According to Dynaction Beating monitoring, Sakana AI, in collaboration with NVIDIA, has open-sourced a sparse data format named TwELL and its accompanying acceleration kernel. This innovation enables GPUs to skip irrelevant computations that are "close to zero" when running large models. Without compromising model accuracy, this solution has boosted the H100's inference speed by up to 30% and training speed by up to 24%, while significantly reducing peak memory usage.
The feed-forward layer (FFN) of large models consumes the majority of parameters and computational power. However, in reality, during text generation, over 80% of neurons are in a "dormant state" (with activation values close to zero), making no contribution to the final output. By bypassing these neurons, significant computational power can be saved. Yet, modern GPUs are inherently skilled at computing dense matrices uniformly. Using traditional methods to extract scattered useful data incurs a heavy overhead from repeatedly searching for and reading data, nullifying the computational savings.
The TwELL format aims to break this hardware curse. It aligns perfectly with the GPU's parallel logic design: instead of piecing together non-zero data across regions as in traditional methods, it divides data into small tiles that GPUs excel at processing. As a result, each computing core of the GPU can locally pack useful data, eliminating time-consuming global memory reads and writes, seamlessly integrating into the modern chip's acceleration pipeline.

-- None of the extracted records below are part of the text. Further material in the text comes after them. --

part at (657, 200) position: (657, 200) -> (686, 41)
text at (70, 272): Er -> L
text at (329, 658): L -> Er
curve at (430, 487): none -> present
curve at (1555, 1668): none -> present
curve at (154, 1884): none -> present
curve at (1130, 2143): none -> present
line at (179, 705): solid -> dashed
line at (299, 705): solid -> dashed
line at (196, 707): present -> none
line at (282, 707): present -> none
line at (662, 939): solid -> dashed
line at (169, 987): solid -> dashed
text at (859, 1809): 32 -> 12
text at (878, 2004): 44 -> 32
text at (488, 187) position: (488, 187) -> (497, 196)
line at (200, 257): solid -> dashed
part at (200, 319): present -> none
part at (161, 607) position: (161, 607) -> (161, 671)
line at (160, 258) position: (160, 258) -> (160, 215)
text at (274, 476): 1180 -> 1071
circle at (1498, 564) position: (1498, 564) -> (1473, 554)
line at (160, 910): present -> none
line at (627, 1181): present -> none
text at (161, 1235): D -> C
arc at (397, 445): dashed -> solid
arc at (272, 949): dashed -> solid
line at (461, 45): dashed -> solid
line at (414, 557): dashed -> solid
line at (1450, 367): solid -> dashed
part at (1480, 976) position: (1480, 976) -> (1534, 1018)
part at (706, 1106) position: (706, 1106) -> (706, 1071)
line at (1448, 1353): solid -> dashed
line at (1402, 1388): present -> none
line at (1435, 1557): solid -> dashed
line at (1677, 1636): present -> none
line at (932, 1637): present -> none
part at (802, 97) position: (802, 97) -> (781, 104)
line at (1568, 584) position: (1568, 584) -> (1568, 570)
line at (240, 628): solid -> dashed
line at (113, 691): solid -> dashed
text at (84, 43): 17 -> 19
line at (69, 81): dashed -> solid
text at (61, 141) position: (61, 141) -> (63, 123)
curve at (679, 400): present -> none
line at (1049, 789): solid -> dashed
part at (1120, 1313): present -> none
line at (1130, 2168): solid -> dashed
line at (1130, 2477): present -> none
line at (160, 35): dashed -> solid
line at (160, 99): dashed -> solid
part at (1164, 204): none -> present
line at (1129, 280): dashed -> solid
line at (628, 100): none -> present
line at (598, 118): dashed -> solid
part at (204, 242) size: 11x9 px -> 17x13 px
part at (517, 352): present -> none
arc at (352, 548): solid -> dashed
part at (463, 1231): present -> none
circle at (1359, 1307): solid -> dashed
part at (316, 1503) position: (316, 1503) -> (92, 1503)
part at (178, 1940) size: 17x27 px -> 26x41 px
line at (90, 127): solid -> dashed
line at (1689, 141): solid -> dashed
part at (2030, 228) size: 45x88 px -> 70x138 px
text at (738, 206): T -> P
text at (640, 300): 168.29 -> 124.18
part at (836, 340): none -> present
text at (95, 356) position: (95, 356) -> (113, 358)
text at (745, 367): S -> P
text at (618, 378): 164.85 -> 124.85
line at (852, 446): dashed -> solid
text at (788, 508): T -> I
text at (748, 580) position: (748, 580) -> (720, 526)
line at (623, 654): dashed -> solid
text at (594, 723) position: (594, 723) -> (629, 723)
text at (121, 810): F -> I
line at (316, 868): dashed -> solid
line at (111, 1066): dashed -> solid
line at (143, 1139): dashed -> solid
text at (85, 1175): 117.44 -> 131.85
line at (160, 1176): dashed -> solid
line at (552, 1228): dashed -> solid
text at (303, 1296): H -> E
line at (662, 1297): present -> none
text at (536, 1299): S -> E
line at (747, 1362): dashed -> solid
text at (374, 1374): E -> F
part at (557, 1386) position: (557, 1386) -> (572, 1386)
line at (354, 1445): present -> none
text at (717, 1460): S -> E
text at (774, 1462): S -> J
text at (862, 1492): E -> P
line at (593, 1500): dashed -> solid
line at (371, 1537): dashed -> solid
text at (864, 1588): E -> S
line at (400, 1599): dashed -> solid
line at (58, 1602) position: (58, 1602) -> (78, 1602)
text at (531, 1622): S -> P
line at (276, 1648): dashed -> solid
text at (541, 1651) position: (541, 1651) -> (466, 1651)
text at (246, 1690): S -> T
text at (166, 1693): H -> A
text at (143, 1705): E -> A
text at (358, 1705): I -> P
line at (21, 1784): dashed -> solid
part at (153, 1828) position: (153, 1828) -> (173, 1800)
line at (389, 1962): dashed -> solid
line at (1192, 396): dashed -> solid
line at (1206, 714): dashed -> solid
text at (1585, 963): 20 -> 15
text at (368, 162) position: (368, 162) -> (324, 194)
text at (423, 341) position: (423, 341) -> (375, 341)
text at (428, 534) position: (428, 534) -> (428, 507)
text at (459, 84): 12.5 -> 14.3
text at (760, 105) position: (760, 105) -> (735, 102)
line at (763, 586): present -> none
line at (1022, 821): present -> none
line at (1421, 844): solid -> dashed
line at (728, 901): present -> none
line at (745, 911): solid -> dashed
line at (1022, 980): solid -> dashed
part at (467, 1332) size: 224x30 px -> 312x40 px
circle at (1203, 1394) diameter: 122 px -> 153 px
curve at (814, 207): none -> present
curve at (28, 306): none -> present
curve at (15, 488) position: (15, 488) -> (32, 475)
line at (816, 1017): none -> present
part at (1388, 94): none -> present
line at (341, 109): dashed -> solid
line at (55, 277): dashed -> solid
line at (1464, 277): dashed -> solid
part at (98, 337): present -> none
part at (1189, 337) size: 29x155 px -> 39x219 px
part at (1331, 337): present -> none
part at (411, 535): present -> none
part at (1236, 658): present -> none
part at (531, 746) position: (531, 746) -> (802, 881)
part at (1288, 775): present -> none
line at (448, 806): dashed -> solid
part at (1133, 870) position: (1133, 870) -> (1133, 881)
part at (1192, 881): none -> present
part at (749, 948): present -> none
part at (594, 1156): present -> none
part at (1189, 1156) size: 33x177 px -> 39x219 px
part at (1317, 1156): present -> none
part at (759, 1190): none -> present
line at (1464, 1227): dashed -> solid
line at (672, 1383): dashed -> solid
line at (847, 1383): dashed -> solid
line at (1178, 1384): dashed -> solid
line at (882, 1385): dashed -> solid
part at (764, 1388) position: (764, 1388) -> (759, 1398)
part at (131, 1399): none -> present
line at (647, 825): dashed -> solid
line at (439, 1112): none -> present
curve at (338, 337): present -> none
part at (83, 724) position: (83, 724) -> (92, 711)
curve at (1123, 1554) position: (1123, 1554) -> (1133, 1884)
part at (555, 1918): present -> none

In a practical test of a 1.5 billion parameter model, by adding a slight regularization during training, the proportion of neurons that actually need computation was reduced to less than 2%, with no degradation in performance across seven downstream tasks. The data also revealed a pattern: the larger the model's parameter count, the more dormant neurons exist (the non-zero ratio of a 2 billion parameter model is 38% lower than that of a 500 million parameter model). This indicates that as future endeavors pursue larger-scale models, this hardware-centric optimization will unleash even more significant performance benefits.